Otros posibles signos de hipoxia son, por ejemplo, respiración acelerada (taquipnea) o completamente superficial (hipopnea), aumento de la presión arterial, inquietud, ansiedad, confusión y agresividad. En caso de tales síntomas, se debe notificar inmediatamente a un médico.

Hipoxia: ¿Qué hace el médico?

Para aclarar la hipoxia y su causa, el médico preguntará sobre las molestias, posibles accidentes y enfermedades subyacentes y examinará al paciente. El análisis de gases en sangre se utiliza para medir, entre otras cosas, los niveles de oxígeno y dióxido de carbono en la sangre y, si se sospecha de intoxicación por monóxido de carbono, también se mide el nivel de CO. También se pueden determinar otros parámetros sanguíneos, como la acidez (pH) de la sangre, el equilibrio ácido-base y el nivel de hemoglobina.

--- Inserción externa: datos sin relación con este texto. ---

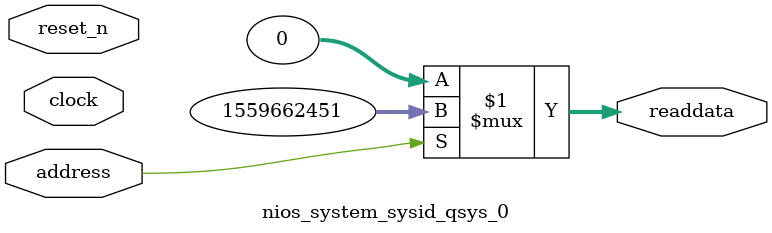
<source format=v>



// synthesis translate_off
`timescale 1ns / 1ps
// synthesis translate_on

// turn off superfluous verilog processor warnings 
// altera message_level Level1 
// altera message_off 10034 10035 10036 10037 10230 10240 10030 

module nios_system_sysid_qsys_0 (
               // inputs:
                address,
                clock,
                reset_n,

               // outputs:
                readdata
             )
;

  output  [ 31: 0] readdata;
  input            address;
  input            clock;
  input            reset_n;

  wire    [ 31: 0] readdata;
  //control_slave, which is an e_avalon_slave
  assign readdata = address ? 1559662451 : 0;

endmodule



</source>
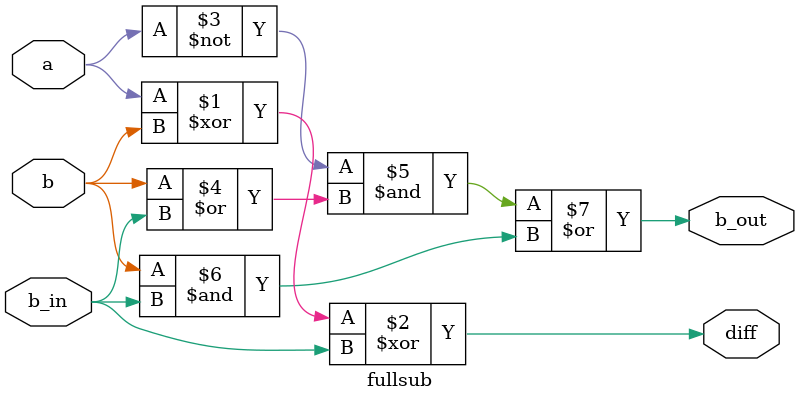
<source format=v>
module fullsub(
input a,b,b_in,
output diff,
output b_out);

assign diff=a ^ b ^ b_in;
assign b_out= (~ a & (b | b_in)) | (b & b_in);
endmodule

</source>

Si es necesario, se controlan continuamente la saturación de oxígeno en sangre y la frecuencia cardíaca mediante oximetría de pulso. Para ello, se coloca en el dedo del paciente un oxímetro de pulso, un pequeño dispositivo de medición en forma de clip.

Dependiendo de la causa de la hipoxia o de la sospecha correspondiente, pueden realizarse más exámenes.

Cómo trata el médico la hipoxia.

Además, si es posible, se debe eliminar la causa de la deficiencia de oxígeno (enfermedad subyacente, pérdida grave de sangre, intoxicación, etc.) iniciando un tratamiento adecuado.

Hipoxia: ¿Qué puedes hacer tú mismo?

La hipoxia siempre debe ser tratada por un médico. Él puede aclarar la causa y actuar en consecuencia.